After two hours of the indie giants playing their greatest hits, alongside tracks from their grittier new album Only God Was Above Us, the crowd was also treated to the likes of Joni Mitchell’s Both Sides Now, Bonnie Tyler’s Total Eclipse of the Heart, and The Clash’s The Guns of Brixton.
A funked-up version of The Beatles’ Twist and Shout sent the dads go crazy before the band returned to their own catalogue for final encore songs, Worship You and Ya Hey.

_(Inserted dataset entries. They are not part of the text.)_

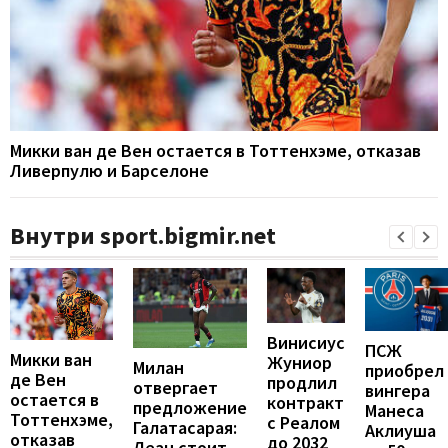
Микки ван де Вен остается в Тоттенхэме, отказав
Ливерпулю и Барселоне
Внутри sport.bigmir.net
Винисиус
ПСЖ
Микки ван
Жуниор
Милан
приобрел
де Вен
продлил
отвергает
вингера
остается в
контракт
предложение
Манеса
Тоттенхэме,
с Реалом
Галатасарая:
Аклиуша
отказав
до 2032
Леан стоит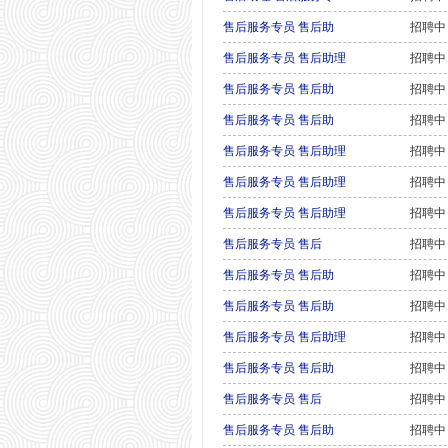
售后服务专员 售后助
招聘中
售后服务专员 售后助理
招聘中
售后服务专员 售后助
招聘中
售后服务专员 售后助
招聘中
售后服务专员 售后助理
招聘中
售后服务专员 售后助理
招聘中
售后服务专员 售后助理
招聘中
售后服务专员 售后
招聘中
售后服务专员 售后助
招聘中
售后服务专员 售后助
招聘中
售后服务专员 售后助理
招聘中
售后服务专员 售后助
招聘中
售后服务专员 售后
招聘中
售后服务专员 售后助
招聘中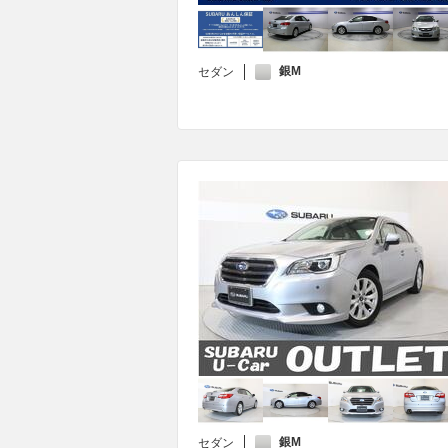
銀M
セダン
銀M
セダン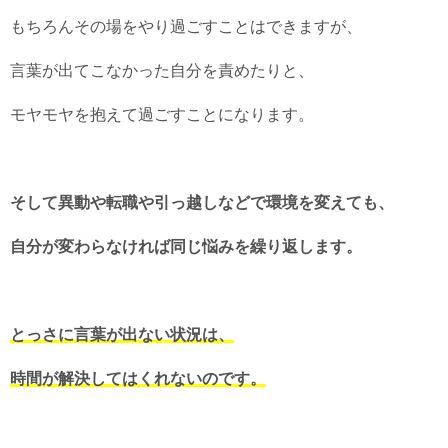
もちろんその場をやり過ごすことはできますが、
言葉が出てこなかった自分を責めたりと、
モヤモヤを抱えて過ごすことになります。
そして異動や転職や引っ越しなどで環境を変えても、
自分が変わらなければ同じ悩みを繰り返します。
とっさに言葉が出ない状況は、
時間が解決してはくれないのです。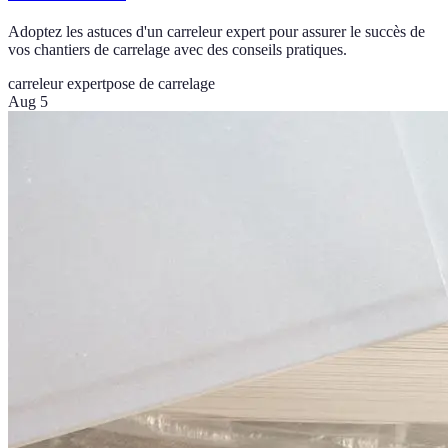
Adoptez les astuces d'un carreleur expert pour assurer le succès de
vos chantiers de carrelage avec des conseils pratiques.
carreleur expert
pose de carrelage
Aug 5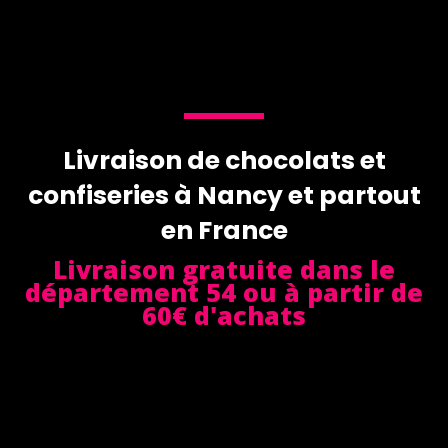
Livraison de chocolats et
confiseries à Nancy et partout
en France
Livraison gratuite dans le
département 54 ou à partir de
60€ d'achats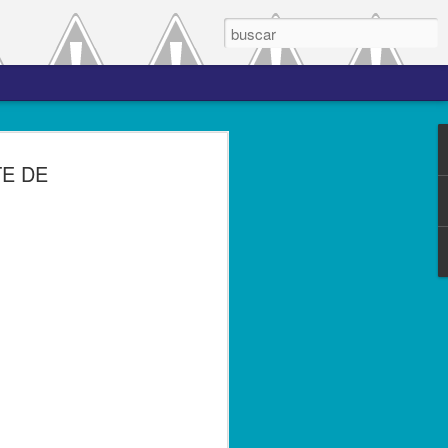
 el periodo de
TE DE
a entre las versiones
del complemento Carta
l Líder
ero de 2023.- El Servicio de
(SAT), comprometido con mejorar los
s contribuyentes la emisión de los
s complementos, publicó el 28 de
n 3.0, la cual entró en vigor el 25 de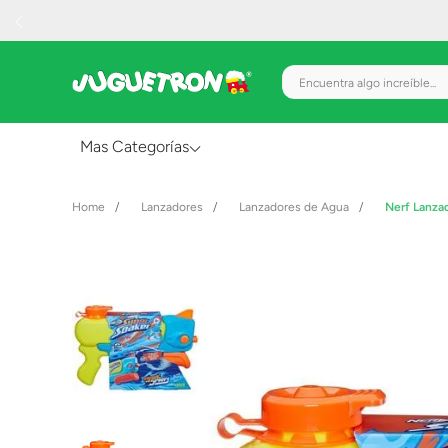
Encuentra algo increíble.
Mas Categorías
Al Aire Libre
Lanzadores
Lanzadores de Agua
Nerf Lanza
Juguetes para Bebés
Preescolar
Creatividad y Arte
Figuras de Acción
Gadgets y Electrónicos
Juegos de Mesa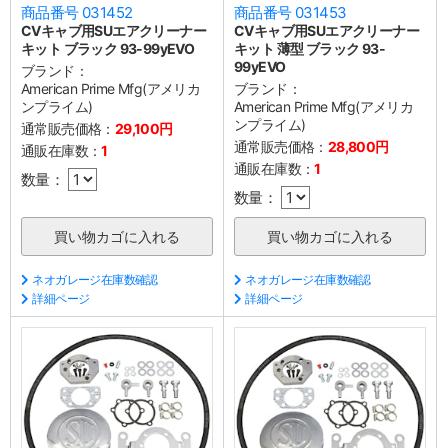
商品番号 031452
商品番号 031453
CVキャブ用SUエアクリーナー
CVキャブ用SUエアクリーナー
キット ブラック 93-99yEVO
キット 薄型 ブラック 93-
99yEVO
ブランド：
American Prime Mfg(アメリカ
ブランド：
ンプライム)
American Prime Mfg(アメリカ
ンプライム)
通常販売価格：
29,100円
通常販売価格：
28,800円
通販在庫数：
1
通販在庫数：
1
数量：
数量：
ネオガレージ在庫数確認
ネオガレージ在庫数確認
詳細ページ
詳細ページ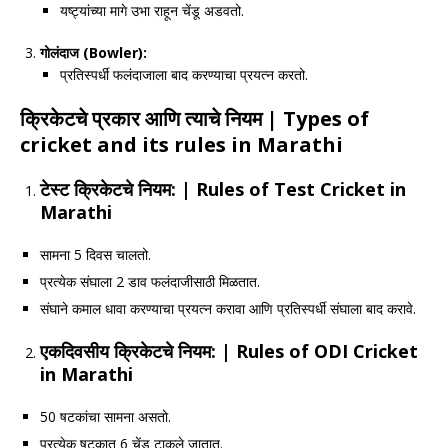
यष्ट्यांच्या मागे उभा राहून चेंडू अडवतो.
गोलंदाज (
Bowler):
प्रतिस्पर्धी फलंदाजाला बाद करण्याचा प्रयत्न करतो.
क्रिकेटचे प्रकार आणि त्याचे नियम
| Types of
cricket and its rules in Marathi
टेस्ट क्रिकेटचे नियम:
| Rules of Test Cricket
in
Marathi
सामना 5 दिवस चालतो.
प्रत्येक संघाला 2 डाव फलंदाजीसाठी मिळतात.
संघाने कमाल धावा करण्याचा प्रयत्न करावा आणि प्रतिस्पर्धी संघाला बाद करावे.
एकदिवसीय क्रिकेटचे नियम:
| Rules of ODI Cricket
in Marathi
50 षटकांचा सामना असतो.
प्रत्येक षटकात 6 चेंडू टाकले जातात.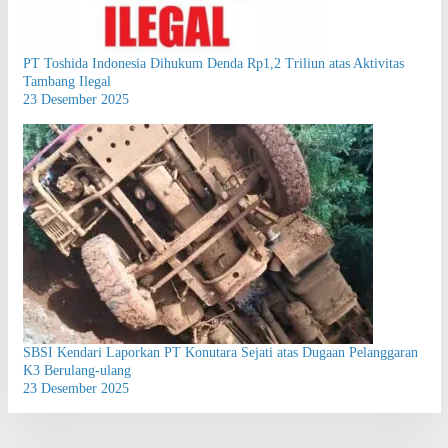
PT Toshida Indonesia Dihukum Denda Rp1,2 Triliun atas Aktivitas
Tambang Ilegal
23 Desember 2025
SBSI Kendari Laporkan PT Konutara Sejati atas Dugaan Pelanggaran
K3 Berulang-ulang
23 Desember 2025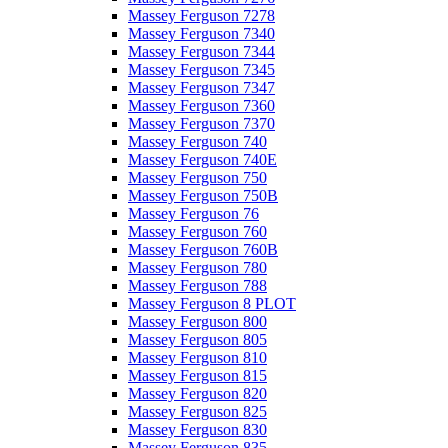
Massey Ferguson 7278
Massey Ferguson 7340
Massey Ferguson 7344
Massey Ferguson 7345
Massey Ferguson 7347
Massey Ferguson 7360
Massey Ferguson 7370
Massey Ferguson 740
Massey Ferguson 740E
Massey Ferguson 750
Massey Ferguson 750B
Massey Ferguson 76
Massey Ferguson 760
Massey Ferguson 760B
Massey Ferguson 780
Massey Ferguson 788
Massey Ferguson 8 PLOT
Massey Ferguson 800
Massey Ferguson 805
Massey Ferguson 810
Massey Ferguson 815
Massey Ferguson 820
Massey Ferguson 825
Massey Ferguson 830
Massey Ferguson 835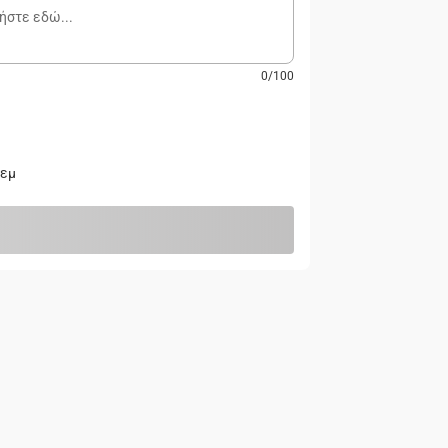
0
/
100
τεμ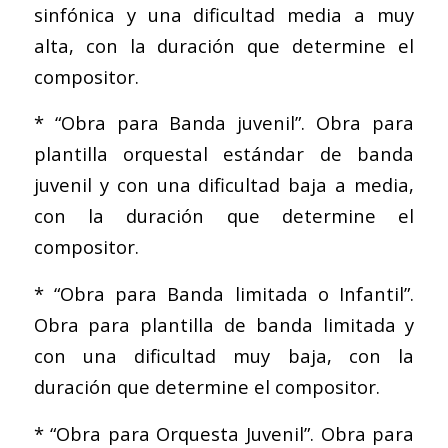
sinfónica y una dificultad media a muy
alta, con la duración que determine el
compositor.
* “Obra para Banda juvenil”. Obra para
plantilla orquestal estándar de banda
juvenil y con una dificultad baja a media,
con la duración que determine el
compositor.
* “Obra para Banda limitada o Infantil”.
Obra para plantilla de banda limitada y
con una dificultad muy baja, con la
duración que determine el compositor.
* “Obra para Orquesta Juvenil”. Obra para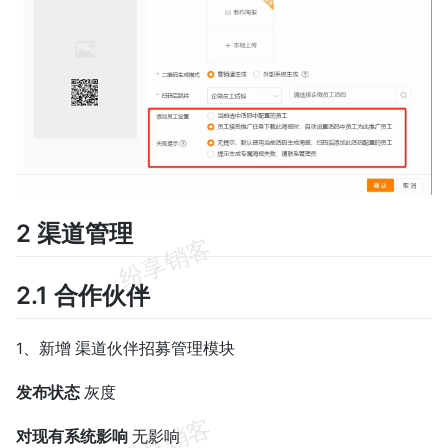
2 渠道管理
2.1 合作伙伴
1、新增 渠道伙伴招募管理模块
发布状态
灰度
对现有系统影响
无影响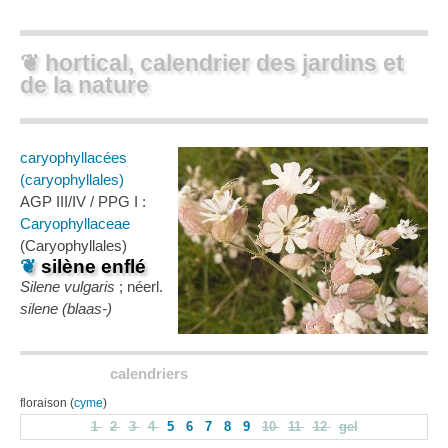
❦ hortical, calendrier des jardins et
de la nature
caryophyllacées
(caryophyllales)
AGP III/IV / PPG I :
Caryophyllaceae
(Caryophyllales)
❦
silène enflé
Silene vulgaris
; néerl.
silene (blaas-)
calendriers
floraison (
cyme
)
1
2
3
4
5
6
7
8
9
10
11
12
gel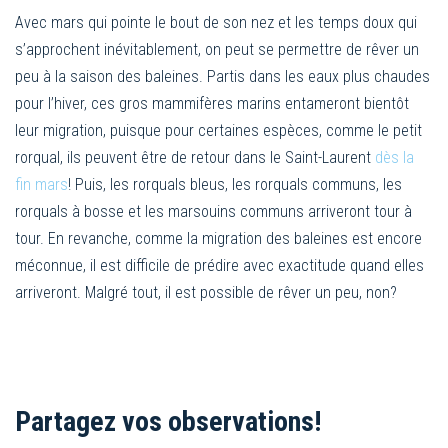
Avec mars qui pointe le bout de son nez et les temps doux qui
s’approchent inévitablement, on peut se permettre de rêver un
peu à la saison des baleines. Partis dans les eaux plus chaudes
pour l’hiver, ces gros mammifères marins entameront bientôt
leur migration, puisque pour certaines espèces, comme le petit
rorqual, ils peuvent être de retour dans le Saint-Laurent
dès la
fin mars
! Puis, les rorquals bleus, les rorquals communs, les
rorquals à bosse et les marsouins communs arriveront tour à
tour. En revanche, comme la migration des baleines est encore
méconnue, il est difficile de prédire avec exactitude quand elles
arriveront. Malgré tout, il est possible de rêver un peu, non?
Partagez vos observations!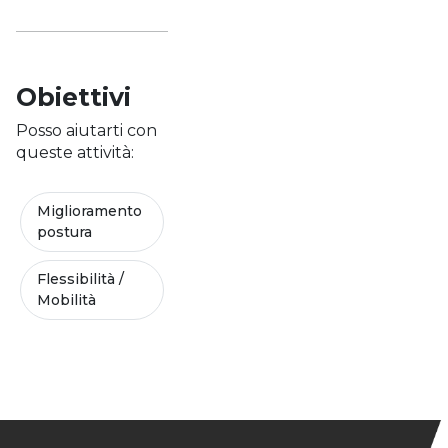
Obiettivi
Posso aiutarti con
queste attività:
Miglioramento
postura
Flessibilità /
Mobilità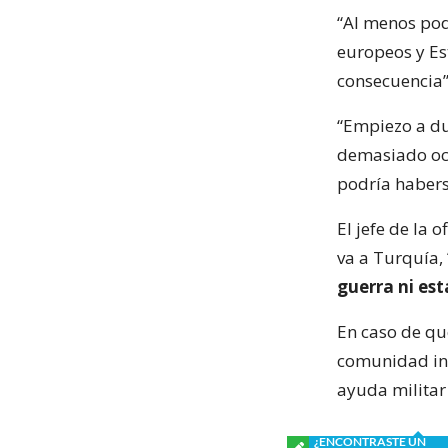
“Al menos podr
europeos y Es
consecuencia”
“Empiezo a du
demasiado ocu
podría haberse
El jefe de la 
va a Turquía,
guerra ni est
En caso de qu
comunidad int
ayuda militar
¿ENCONTRASTE UN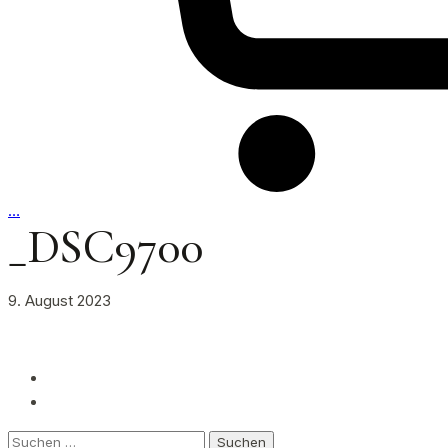
…
_DSC9700
9. August 2023
Suchen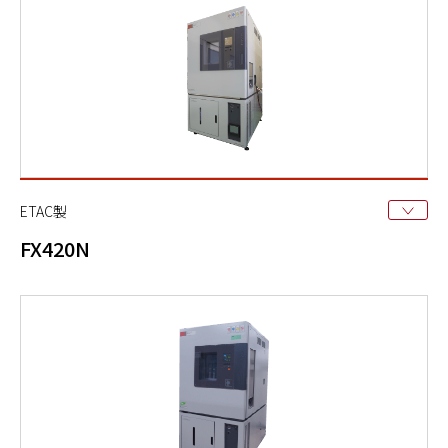
ETAC製
FX420N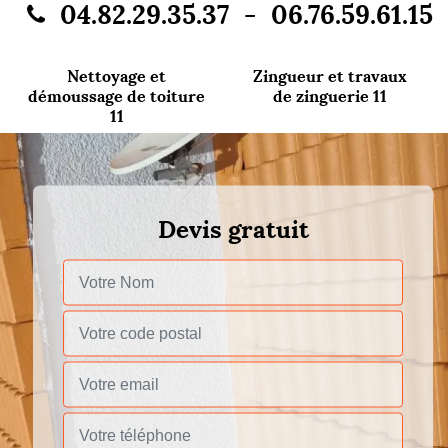
-
04.82.29.35.37
06.76.59.61.15
Nettoyage et
Zingueur et travaux
démoussage de toiture
de zinguerie 11
11
Devis gratuit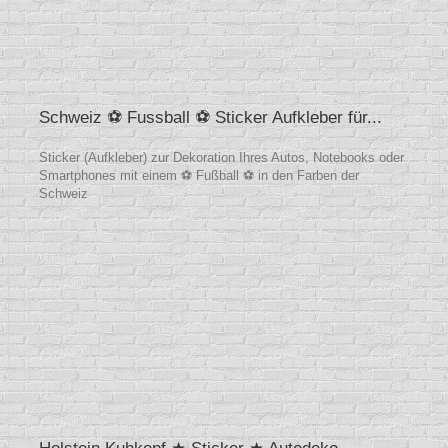
Schweiz ⚽ Fussball ⚽ Sticker Aufkleber für...
Sticker (Aufkleber) zur Dekoration Ihres Autos, Notebooks oder
Smartphones mit einem ⚽ Fußball ⚽ in den Farben der
Schweiz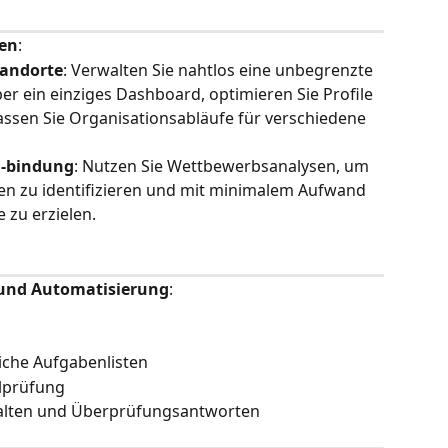
nen
:
tandorte
: Verwalten Sie nahtlos eine unbegrenzte 
r ein einziges Dashboard, optimieren Sie Profile 
sen Sie Organisationsabläufe für verschiedene 
-bindung
: Nutzen Sie Wettbewerbsanalysen, um 
n zu identifizieren und mit minimalem Aufwand 
e zu erzielen.
 und Automatisierung
:
liche Aufgabenlisten
ilprüfung
alten und Überprüfungsantworten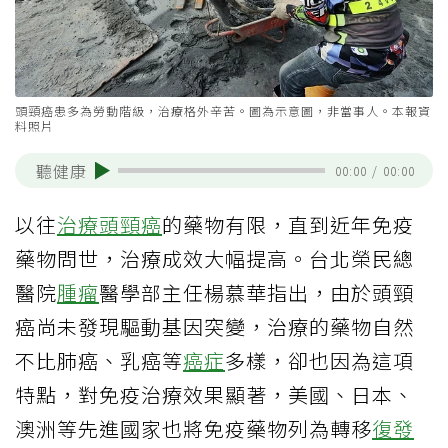
頭頸癌患多為勞動階級，治療格外辛苦。圖為示意圖，非當事人。本報資
料照片
聽健康
00:00
/
00:00
以往
治療
頭頸癌
的藥物有限，直到近年免疫
藥物問世，治療成效大幅提高。台北榮民總
醫院
腫瘤
醫學部主任楊慕華指出，由於頭頸
癌尚未發現驅動基因突變，治療的藥物自然
不比肺癌、乳癌等
癌症
多樣，卻也因為這項
特點，對免疫治療效果顯著，美國、日本、
澳洲等先進國家也將免疫藥物列為轉移
復發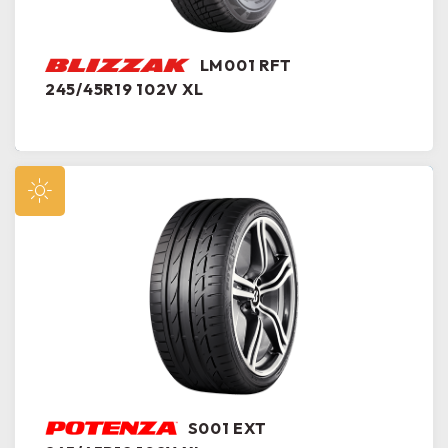
LM001 RFT
245/45R19 102V XL
S001 EXT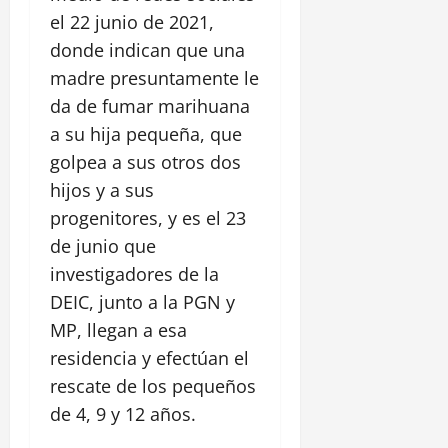
el 22 junio de 2021,
donde indican que una
madre presuntamente le
da de fumar marihuana
a su hija pequeña, que
golpea a sus otros dos
hijos y a sus
progenitores, y es el 23
de junio que
investigadores de la
DEIC, junto a la PGN y
MP, llegan a esa
residencia y efectúan el
rescate de los pequeños
de 4, 9 y 12 años.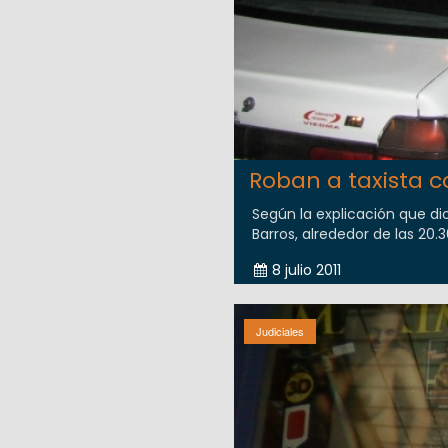
Roban a taxista c
Según la explicación que dio
Barros, alrededor de las 20.30
8 julio 2011
Judiciales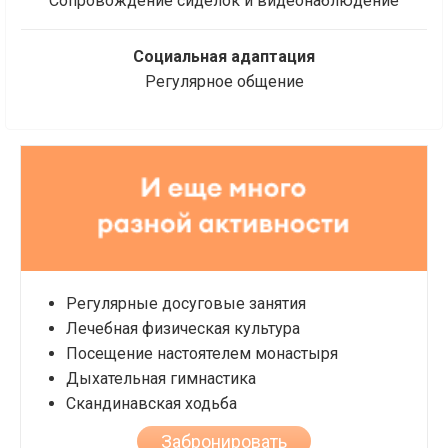
Сопровождение сиделок и видеонаблюдение
Социальная адаптация
Регулярное общение
Регулярные досуговые занятия
Лечебная физическая культура
Посещение настоятелем монастыря
Дыхательная гимнастика
Скандинавская ходьба
Забронировать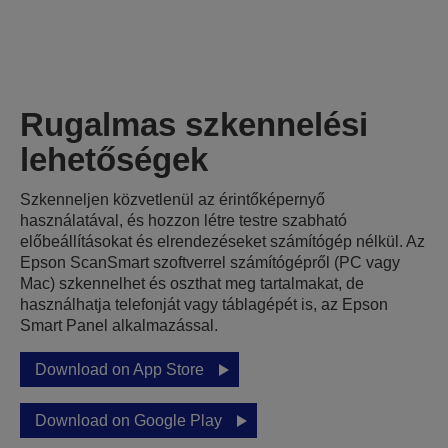
Rugalmas szkennelési
lehetőségek
Szkenneljen közvetlenül az érintőképernyő
használatával, és hozzon létre testre szabható
előbeállításokat és elrendezéseket számítógép nélkül. Az
Epson ScanSmart szoftverrel számítógépről (PC vagy
Mac) szkennelhet és oszthat meg tartalmakat, de
használhatja telefonját vagy táblagépét is, az Epson
Smart Panel alkalmazással.
Download on App Store
Download on Google Play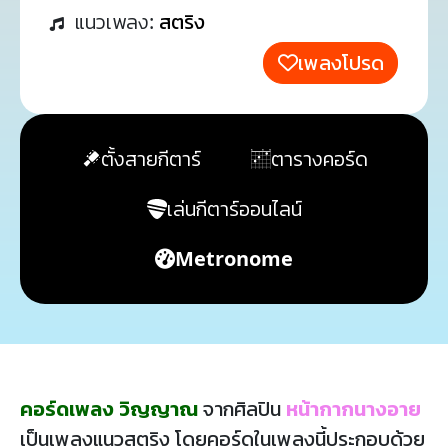
แนวเพลง:
สตริง
เพลงโปรด
ตั้งสายกีตาร์
ตารางคอร์ด
เล่นกีตาร์ออนไลน์
Metronome
คอร์ดเพลง วิญญาณ
จากศิลปิน
หน้ากากนางอาย
เป็นเพลงแนวสตริง โดยคอร์ดในเพลงนี้ประกอบด้วย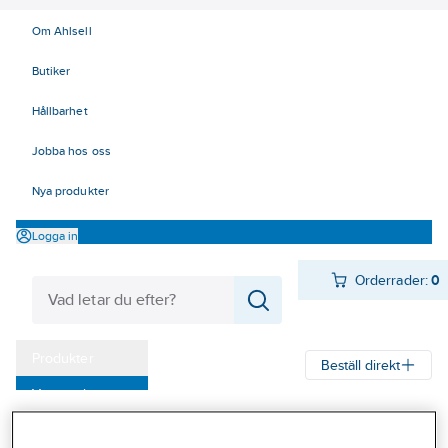
Om Ahlsell
Butiker
Hållbarhet
Jobba hos oss
Nya produkter
Logga in
Orderrader:
0
Produkter
Beställ direkt
Varumärken
Ahlsell
Produkter
Personligt skydd
Fallskydd
Falldämparlina
Kampanjer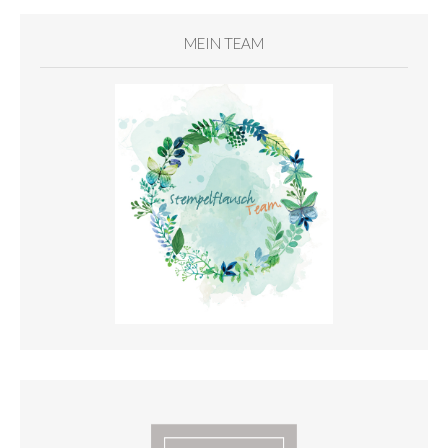
MEIN TEAM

It’s been 16 years since the New York band released their first album. But if the nearly 5,000-strong crowd had aged, Koening didn’t appear a day older than when Vampire Weekend first released hits like A-Punk and Oxford Comma. Dressed all in white, and looking ever-so-slightly like a wedding band, they began their set with a laid-back version of the grammar-themed hit.
Memories of top buttoned polo shirts and rolled-up trousers quickly followed as the band launched onto Campus before a surprise curtain drop showed the band had also brought all their toys along. A huge set was decked out with two drum kits, spring-motion stage lights on suspended scissor lifts and what looked like three pianos.
“We last played here in February 2010,” Koening told the crowd, and clearly from the screeches, some of the crowd had been there too. The band has had an entirely updated setlist since then, with their most recent album being described by the smooth-talking frontman as their “most aggressive so far”.
As well as playing all the fan favourites, Vampire Weekend subverted preppy expectations with a long version of SBTRKT track New York New Dorp, on which Koenig features as a vocalist, as well as forgotten numbers from their fourth album Father of the Bride, which was released in 2019 months before the Covid pandemic. If the How Long lyric “Why’s it felt like Halloween since Christmas 2017” resonated then, it’s definitely become even richer in meaning since.
Rounding the night off with Hope, a ballad from the new album, the boys bathed Brixton in scattered disco ball light as they proved once and for all that Vampire Weekend is back from the dead. Or maybe they were never dead at all.